Clawback and Forfeiture Language Taking On Added Significance
Companies may be making sure contract clauses that provide for the right to claw back or forfeit payments to executives cover scenarios where they violate sexual harassment policies, experts said.
“There’s a lot more focus on what kind of hooks do we have when someone misbehaves to take away either compensation that they haven’t yet vested in, or maybe compensation they have vested in,” Hayday said.
It’s easier to cease future payments than to take back ones that have already been disbursed, so enforcing a clawback provision might require a lawsuit. But while litigation might be expensive and time-consuming, companies could now be more willing than they would have been in the past to go to court to enforce either clawback or forfeiture provisions, according to experts.
“Because companies know everybody’s watching now, if they have those provisions already in their agreements, I think there’s going to be a greater focus on making sure that they are exercising whatever rights they have to forfeiture, to clawback, under the agreements,” Polsinelli PC
shareholder Jamie Zveitel Kwiatek said.
“Cause” Now Top of Mind
Companies might also be taking a closer look at cause definitions to ensure that there are grounds to terminate an executive for cause should they flout sexual harassment policies, experts said. During negotiations executives typically push for narrower definitions of what constitutes cause for discipline, while companies want broader language, Kwiatek said.
Winston & Strawn LLP
partner Joseph S. Adams said there’s usually a laundry list of things that constitute cause and many definitions probably have “something already about violation of any company policy.”
However, “if you’re inking a new executive employment contract, you might build that out a little bit more to say cause will also be deemed to have occurred if you violate any of the company’s policies, including, without limitation, the policy against sexual harassment,” he said.
Experts also say the #MeToo movement may make companies more assertive during such negotiations with respect to arguing that they should have cause to fire an executive who has engaged in harassment or other misconduct.
These days, companies might be more likely to take “a harder stance on requiring that violation of their harassment policies is specifically a for-cause termination right that would trigger forfeiture of benefits, severance, et cetera,” Kwiatek said.
Incentives Can Link to Goals
Companies can also consider factoring in organization-wide accountability for behavior when drafting incentive programs, which require employees to meet certain metrics to receive incentives, according to experts.
For example, those metrics could account for whether sexual harassment training is happening at all levels or how many incidents of sexual harassment claims the company has in a given year, Kwiatek said.
“You’re setting your standards so that executives are being held accountable not only for their own behavior, potentially, but also for that of other employees,” she said.
That approach encourages good behavior — the carrot rather than the stick, she said.
Meanwhile, Cadwalader Wickersham & Taft LLP
partner David Teigman said some companies may be responding to the movement by raising pay for women in order to close the gender gap.

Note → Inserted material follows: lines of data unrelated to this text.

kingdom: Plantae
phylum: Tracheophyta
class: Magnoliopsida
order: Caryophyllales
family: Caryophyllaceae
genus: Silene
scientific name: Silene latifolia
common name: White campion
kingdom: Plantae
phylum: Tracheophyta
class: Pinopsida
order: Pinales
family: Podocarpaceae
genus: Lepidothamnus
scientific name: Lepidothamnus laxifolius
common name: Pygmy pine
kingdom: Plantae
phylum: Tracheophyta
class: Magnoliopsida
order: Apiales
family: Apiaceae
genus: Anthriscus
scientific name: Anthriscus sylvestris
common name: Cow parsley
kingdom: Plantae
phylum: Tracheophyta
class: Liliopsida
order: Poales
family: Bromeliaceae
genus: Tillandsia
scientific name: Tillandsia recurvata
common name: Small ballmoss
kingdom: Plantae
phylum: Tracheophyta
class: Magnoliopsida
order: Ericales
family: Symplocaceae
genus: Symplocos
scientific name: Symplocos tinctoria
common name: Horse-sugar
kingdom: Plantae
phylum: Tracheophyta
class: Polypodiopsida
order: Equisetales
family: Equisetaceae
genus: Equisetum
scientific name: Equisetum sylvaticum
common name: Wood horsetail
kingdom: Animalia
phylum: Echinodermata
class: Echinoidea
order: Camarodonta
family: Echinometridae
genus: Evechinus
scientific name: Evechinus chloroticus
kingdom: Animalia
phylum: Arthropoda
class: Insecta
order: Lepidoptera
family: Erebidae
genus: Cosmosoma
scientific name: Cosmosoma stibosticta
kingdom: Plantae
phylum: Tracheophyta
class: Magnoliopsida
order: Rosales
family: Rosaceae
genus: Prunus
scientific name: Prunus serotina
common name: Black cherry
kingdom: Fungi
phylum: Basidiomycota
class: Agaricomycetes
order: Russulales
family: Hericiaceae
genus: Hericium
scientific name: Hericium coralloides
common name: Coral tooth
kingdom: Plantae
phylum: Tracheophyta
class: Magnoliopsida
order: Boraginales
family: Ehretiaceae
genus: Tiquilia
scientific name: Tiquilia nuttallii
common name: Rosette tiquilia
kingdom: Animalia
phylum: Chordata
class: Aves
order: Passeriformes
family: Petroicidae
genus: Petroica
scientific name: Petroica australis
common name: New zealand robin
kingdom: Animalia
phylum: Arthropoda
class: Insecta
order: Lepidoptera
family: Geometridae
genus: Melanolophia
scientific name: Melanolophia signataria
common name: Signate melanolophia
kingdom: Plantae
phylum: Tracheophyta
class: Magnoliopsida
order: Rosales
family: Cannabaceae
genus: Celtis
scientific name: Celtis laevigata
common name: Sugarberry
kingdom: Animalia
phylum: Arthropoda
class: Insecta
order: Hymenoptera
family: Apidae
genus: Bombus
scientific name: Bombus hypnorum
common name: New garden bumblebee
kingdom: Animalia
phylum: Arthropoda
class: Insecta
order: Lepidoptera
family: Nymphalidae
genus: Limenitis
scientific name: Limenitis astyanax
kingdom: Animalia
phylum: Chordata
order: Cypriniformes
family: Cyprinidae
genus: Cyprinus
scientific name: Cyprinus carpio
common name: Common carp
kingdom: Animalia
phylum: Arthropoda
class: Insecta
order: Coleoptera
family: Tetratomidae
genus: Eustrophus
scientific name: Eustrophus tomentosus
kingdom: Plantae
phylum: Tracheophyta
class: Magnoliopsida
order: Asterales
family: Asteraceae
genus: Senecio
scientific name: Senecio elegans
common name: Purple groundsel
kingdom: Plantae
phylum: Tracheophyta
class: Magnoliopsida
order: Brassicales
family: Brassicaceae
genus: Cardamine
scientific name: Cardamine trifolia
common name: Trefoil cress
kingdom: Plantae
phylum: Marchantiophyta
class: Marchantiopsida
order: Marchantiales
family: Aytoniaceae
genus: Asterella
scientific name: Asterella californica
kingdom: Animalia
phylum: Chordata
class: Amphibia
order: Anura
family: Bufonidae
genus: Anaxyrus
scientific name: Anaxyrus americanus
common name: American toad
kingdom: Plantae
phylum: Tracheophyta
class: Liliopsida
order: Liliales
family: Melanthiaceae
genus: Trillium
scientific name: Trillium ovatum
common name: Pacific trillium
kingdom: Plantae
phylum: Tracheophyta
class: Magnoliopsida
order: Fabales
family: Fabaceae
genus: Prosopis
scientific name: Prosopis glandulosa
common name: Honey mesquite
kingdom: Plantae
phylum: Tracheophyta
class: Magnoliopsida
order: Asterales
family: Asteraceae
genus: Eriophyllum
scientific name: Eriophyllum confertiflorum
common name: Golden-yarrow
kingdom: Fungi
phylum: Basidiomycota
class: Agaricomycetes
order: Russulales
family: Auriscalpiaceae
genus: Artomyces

“We hear anecdotally that there’s this concept, potentially, of tying compensation to goals that incorporate diversity and pay gap milestones, among other goals that you would more typically see,” he added.
Companies Seeking Upfront Promises
Companies may also ask executives during negotiations to represent that they have not engaged in any kind of misconduct that would violate sexual harassment policies, according to experts.
“You can have a representation and warranty for a number of things — that they’re not violating a noncompete in coming to work for you, that they do not have these prior bad acts in their history,” Kwiatek said. “Certainly if you find out that they did and they violated their representation and warranty, if your contract is drafted properly, it would give you the right to terminate for cause.”
Hayday also said that companies might start asking for those kinds of representations, but added that executives’ counsel are likely to advise them to push back given their broadness. It would be easier for companies to stay firm on the representations if they became market practice.
“I do think companies are going to try it,” she said. “And I do think certain companies could be successful in effectuating change. I mean, if Google
insists on this, they are such hot employers that people will probably sign almost anything to get their chance.”